Limiting ebook models to packages
Several publishers limit the availability of ebook content to package deals. This means they do not supply individual titles to the aggregate platforms. Instead packages of subject-based ebooks are offered. If libraries purchase these packages, they pay for content that may not align with current research and teaching in order to gain the percentage of the collection which is needed.
This type of contract has grown rapidly in the past three years. Third party companies provide online access to texts via an e-textbook contract model. Some academic publishers currently provide access to their online content only via this route. Under this model, universities pay for a single module cohort to be able to access online versions of texts, and this fee must be paid each year for new module cohorts to gain this access.
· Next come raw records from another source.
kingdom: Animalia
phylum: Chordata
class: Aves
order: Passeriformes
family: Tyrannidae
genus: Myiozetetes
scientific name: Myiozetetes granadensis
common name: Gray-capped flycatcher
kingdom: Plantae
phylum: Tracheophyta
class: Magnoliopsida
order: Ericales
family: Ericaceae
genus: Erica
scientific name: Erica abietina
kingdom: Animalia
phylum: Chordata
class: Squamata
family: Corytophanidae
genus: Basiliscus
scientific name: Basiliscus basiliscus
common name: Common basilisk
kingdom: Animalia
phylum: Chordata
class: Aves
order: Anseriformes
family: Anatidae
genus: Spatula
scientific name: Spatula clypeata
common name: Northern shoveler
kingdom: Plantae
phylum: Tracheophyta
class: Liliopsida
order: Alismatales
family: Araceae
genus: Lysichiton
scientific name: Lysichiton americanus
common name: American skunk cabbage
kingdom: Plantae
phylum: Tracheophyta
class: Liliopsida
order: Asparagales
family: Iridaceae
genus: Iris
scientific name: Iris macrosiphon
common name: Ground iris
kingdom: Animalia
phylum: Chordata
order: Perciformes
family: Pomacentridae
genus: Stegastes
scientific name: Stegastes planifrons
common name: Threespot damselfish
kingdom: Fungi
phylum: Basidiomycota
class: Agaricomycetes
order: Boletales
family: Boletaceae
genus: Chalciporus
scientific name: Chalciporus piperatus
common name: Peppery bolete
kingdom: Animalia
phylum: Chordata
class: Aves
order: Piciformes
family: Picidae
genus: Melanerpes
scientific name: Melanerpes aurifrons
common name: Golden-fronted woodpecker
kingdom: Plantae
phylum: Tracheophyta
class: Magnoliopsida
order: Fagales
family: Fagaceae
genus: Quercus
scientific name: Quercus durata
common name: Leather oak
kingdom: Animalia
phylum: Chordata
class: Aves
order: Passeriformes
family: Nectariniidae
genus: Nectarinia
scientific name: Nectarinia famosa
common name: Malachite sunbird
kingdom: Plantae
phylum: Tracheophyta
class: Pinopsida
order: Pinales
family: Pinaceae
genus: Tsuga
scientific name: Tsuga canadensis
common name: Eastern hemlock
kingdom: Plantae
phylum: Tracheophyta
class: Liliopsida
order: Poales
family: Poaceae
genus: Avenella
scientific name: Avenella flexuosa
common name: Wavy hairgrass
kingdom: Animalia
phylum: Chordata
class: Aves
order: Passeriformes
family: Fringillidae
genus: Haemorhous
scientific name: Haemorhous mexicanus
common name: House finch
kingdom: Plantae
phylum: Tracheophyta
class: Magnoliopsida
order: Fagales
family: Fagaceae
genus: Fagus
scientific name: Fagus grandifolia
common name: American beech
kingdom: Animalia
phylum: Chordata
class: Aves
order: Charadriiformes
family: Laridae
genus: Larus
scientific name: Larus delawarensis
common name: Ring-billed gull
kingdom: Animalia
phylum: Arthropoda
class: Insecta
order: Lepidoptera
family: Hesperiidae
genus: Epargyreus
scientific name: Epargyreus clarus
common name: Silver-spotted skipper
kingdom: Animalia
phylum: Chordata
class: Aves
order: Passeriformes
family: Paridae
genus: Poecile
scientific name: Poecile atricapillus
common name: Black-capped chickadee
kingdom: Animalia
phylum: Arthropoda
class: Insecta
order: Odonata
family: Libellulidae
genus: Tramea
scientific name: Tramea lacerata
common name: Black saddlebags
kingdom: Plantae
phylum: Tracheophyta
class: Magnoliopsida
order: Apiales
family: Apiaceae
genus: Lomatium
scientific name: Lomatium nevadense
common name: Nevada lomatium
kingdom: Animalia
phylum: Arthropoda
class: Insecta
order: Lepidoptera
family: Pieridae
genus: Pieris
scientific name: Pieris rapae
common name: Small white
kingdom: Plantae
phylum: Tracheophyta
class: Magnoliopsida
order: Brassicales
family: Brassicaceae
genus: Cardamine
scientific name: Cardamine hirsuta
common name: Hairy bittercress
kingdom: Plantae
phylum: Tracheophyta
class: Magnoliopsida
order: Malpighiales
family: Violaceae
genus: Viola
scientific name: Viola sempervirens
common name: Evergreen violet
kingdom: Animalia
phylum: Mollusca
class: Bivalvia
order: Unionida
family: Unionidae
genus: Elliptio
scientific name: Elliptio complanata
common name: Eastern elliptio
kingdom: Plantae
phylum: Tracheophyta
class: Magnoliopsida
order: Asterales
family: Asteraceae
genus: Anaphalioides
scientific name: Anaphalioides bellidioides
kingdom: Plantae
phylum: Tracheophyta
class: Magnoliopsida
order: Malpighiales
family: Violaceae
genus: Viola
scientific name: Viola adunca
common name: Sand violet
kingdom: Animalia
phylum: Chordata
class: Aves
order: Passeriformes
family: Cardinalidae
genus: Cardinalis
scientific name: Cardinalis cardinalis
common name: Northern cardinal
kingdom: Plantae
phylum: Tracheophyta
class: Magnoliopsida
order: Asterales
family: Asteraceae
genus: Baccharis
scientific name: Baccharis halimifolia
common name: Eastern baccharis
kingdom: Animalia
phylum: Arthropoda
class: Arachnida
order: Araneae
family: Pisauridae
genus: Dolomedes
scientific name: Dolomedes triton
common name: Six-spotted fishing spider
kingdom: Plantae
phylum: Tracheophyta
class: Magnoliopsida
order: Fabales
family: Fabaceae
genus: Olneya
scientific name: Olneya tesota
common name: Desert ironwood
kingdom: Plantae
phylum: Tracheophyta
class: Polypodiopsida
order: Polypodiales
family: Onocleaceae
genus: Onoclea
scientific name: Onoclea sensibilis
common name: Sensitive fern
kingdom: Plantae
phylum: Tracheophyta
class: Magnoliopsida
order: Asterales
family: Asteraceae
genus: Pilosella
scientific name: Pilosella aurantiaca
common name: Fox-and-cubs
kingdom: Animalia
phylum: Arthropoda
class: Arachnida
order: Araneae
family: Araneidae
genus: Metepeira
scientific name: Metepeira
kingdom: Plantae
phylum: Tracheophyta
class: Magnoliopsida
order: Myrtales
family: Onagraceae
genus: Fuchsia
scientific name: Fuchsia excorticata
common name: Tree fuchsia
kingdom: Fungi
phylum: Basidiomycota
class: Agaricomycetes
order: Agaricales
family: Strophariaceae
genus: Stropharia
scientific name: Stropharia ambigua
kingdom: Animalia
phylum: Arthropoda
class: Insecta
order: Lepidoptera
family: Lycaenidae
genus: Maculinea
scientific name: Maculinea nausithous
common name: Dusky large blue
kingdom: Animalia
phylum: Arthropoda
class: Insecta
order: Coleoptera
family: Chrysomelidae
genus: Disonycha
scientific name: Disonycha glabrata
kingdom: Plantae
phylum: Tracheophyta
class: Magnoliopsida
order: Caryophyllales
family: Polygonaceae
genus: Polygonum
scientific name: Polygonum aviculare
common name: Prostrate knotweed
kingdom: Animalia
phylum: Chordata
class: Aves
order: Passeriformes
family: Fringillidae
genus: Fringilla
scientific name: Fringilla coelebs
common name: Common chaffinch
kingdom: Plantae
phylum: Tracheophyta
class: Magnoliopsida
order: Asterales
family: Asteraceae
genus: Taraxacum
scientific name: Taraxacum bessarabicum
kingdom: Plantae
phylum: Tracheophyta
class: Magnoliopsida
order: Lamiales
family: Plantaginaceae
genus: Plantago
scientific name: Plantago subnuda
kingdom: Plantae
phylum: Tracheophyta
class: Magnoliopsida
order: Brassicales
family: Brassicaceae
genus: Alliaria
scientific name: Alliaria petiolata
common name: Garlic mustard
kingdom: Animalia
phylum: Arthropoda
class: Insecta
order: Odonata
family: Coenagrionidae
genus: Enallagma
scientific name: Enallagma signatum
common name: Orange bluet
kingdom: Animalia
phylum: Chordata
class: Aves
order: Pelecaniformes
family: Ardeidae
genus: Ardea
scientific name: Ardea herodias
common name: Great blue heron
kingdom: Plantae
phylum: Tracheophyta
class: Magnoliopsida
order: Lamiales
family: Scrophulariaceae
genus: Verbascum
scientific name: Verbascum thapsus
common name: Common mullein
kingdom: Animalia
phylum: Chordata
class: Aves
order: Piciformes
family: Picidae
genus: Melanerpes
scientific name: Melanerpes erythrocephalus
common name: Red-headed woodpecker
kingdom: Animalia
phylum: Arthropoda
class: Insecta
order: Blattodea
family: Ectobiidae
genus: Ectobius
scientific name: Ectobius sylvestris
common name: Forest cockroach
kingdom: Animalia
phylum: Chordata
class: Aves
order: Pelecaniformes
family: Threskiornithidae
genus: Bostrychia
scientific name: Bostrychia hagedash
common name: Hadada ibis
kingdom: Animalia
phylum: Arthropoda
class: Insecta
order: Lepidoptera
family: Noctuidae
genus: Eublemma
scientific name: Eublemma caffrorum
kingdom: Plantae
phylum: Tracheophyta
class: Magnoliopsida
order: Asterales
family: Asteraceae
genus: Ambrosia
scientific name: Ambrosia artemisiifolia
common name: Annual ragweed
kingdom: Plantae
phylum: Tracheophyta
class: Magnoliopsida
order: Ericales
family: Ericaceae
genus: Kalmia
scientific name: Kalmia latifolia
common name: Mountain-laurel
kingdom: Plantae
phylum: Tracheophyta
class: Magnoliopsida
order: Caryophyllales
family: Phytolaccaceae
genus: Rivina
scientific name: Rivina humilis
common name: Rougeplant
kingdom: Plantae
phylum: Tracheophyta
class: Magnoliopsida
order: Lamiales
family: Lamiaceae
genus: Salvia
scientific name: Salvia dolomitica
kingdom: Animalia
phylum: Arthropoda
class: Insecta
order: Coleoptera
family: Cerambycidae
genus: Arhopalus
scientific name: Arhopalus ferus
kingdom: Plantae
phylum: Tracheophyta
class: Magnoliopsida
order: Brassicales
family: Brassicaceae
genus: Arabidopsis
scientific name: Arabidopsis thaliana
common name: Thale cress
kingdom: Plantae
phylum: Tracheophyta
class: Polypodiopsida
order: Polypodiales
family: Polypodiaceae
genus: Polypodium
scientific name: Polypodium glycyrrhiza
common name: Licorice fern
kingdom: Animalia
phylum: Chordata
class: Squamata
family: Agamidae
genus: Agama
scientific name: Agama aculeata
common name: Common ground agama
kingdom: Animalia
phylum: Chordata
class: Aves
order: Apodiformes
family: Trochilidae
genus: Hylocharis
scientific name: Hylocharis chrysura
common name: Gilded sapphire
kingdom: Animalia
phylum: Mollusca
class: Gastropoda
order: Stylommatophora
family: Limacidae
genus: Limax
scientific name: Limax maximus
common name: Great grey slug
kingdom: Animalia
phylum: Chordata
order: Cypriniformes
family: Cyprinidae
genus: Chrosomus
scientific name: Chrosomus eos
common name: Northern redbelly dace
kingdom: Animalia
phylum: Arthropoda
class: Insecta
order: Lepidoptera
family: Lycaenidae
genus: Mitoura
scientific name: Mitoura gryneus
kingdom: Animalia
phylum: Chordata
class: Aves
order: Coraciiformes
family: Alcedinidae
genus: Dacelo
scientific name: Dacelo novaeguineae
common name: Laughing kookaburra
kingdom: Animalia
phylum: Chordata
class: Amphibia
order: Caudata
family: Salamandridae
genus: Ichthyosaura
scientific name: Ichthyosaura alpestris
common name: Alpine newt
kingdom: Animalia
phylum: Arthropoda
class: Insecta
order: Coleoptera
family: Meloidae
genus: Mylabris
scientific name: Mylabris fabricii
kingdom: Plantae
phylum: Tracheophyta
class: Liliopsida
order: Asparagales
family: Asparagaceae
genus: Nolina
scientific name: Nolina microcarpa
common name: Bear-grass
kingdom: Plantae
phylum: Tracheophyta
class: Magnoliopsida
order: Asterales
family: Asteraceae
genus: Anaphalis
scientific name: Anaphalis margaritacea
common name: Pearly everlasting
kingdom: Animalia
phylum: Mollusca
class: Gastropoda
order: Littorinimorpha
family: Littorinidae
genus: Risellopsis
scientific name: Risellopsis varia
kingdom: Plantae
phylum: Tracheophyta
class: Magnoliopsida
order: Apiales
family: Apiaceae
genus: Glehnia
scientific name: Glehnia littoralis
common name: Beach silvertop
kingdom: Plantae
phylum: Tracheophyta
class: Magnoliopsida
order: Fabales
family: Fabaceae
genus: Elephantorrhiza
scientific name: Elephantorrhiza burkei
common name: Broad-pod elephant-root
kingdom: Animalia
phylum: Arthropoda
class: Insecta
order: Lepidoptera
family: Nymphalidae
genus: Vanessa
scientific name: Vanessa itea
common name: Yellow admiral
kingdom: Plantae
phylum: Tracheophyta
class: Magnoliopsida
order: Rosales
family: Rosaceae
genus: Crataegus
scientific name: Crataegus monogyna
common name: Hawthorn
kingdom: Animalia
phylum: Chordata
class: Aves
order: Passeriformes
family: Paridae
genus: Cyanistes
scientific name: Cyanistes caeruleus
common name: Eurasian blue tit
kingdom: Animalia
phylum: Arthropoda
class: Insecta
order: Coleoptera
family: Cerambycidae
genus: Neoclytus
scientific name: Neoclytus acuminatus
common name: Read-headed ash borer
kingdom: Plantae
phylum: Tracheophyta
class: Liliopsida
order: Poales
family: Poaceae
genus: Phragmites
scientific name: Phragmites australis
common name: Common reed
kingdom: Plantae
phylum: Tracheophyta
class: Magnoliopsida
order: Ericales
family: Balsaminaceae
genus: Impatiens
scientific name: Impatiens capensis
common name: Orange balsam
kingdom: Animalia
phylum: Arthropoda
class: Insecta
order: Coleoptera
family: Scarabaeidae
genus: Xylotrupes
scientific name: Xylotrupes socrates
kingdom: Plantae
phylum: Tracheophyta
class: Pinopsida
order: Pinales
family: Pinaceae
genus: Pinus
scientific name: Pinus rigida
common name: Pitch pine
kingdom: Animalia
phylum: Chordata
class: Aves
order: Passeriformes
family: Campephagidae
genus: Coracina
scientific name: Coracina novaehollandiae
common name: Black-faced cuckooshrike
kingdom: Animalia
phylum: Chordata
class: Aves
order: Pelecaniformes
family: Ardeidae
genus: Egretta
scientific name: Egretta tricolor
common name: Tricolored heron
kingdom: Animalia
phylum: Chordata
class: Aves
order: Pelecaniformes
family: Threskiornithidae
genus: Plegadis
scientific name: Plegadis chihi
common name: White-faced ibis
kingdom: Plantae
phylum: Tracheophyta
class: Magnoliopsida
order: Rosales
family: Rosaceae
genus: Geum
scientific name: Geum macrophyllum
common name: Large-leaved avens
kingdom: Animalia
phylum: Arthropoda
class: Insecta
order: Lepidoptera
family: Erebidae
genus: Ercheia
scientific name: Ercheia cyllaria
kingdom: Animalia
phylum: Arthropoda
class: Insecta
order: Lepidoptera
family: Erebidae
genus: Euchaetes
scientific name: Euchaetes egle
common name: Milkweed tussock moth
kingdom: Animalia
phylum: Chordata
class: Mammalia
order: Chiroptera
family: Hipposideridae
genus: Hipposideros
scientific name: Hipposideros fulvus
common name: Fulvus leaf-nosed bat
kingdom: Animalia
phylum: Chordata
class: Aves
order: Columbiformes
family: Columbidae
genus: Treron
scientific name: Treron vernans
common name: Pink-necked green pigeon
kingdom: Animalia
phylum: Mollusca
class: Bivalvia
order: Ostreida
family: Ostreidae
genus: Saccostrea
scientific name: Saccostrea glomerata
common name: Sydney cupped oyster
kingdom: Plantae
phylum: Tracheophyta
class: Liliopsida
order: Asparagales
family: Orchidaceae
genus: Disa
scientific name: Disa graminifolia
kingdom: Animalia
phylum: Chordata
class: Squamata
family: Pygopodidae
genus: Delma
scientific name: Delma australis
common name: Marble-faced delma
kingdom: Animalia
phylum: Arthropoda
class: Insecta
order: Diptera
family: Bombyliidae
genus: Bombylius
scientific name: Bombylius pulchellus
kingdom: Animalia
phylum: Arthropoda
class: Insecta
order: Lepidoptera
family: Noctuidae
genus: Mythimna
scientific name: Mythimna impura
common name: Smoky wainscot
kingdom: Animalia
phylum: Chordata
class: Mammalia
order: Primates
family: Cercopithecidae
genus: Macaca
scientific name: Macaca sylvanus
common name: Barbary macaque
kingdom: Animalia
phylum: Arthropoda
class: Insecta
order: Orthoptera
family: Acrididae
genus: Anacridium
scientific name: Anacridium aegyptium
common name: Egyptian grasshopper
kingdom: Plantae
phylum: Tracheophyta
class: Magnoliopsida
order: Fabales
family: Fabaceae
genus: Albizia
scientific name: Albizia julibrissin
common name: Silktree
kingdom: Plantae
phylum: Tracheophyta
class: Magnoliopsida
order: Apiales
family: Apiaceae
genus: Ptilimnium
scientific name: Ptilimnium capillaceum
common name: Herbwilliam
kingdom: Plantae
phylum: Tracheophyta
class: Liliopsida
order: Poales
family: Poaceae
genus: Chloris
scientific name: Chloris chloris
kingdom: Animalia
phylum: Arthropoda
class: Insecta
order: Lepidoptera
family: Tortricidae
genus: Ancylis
This means that libraries cannot list these electronic versions of titles on the library catalogue, as access is on an individual basis. Universities must apply for each title on an individual basis as there is no database of books to search, and the terms are worked out for each title upon application. This is expensive in terms of staff time to administrate each year, and in annual fees to continue access. It is likely that a whole programme library book budget would be swallowed up by just two or three module titles which only a small percentage of the programme cohort could access.
We had encountered issues in providing online access to texts in terms of off-campus delivery, apprenticeships and placement students, when ebooks of essential texts were not available to purchase, or on restrictive models. This was brought into sharp focus when all courses became online-only and there was no access to print texts due to the pandemic lockdown. It was hoped that publishers and suppliers would relax licence terms and widen the number of texts available on ebooks for libraries. Many have responded, with one user licences becoming unlimited, and collections of ebooks that were previously only available in subscription packages becoming more widely available. However, this is for a limited period and spread over a wide range of platforms, leading to questions of what to do when the current emergency ends. Others have advertised that they were making their titles available online, but upon investigation this has been a restrictive access model which would be difficult to sustain long-term and has led to concerns about managing student expectation.
It should also be noted that, copyright scanning options were extended to 30% of a text during the period of lockdown, via the CLA licence. However, there are limits to the new exceptions both in terms of the content available and the ability of libraries to create scans under lockdown conditions. This has impacted on the student experience.
The academic liaison librarians would like the support of academic colleagues in ensuring ebook access improves and becomes more accessible. There is a risk that unaffordable and unsustainable models will become the default. We therefore ask that colleagues work with us in feeding back to publishers and authors that we cannot make their texts essential to module teaching if they are not available on ebook, or are only available via the e-textbook model. We also ask that, when seeking opportunities to publish, colleagues discuss ebook access with the publishers, to ensure that the work is not restricted.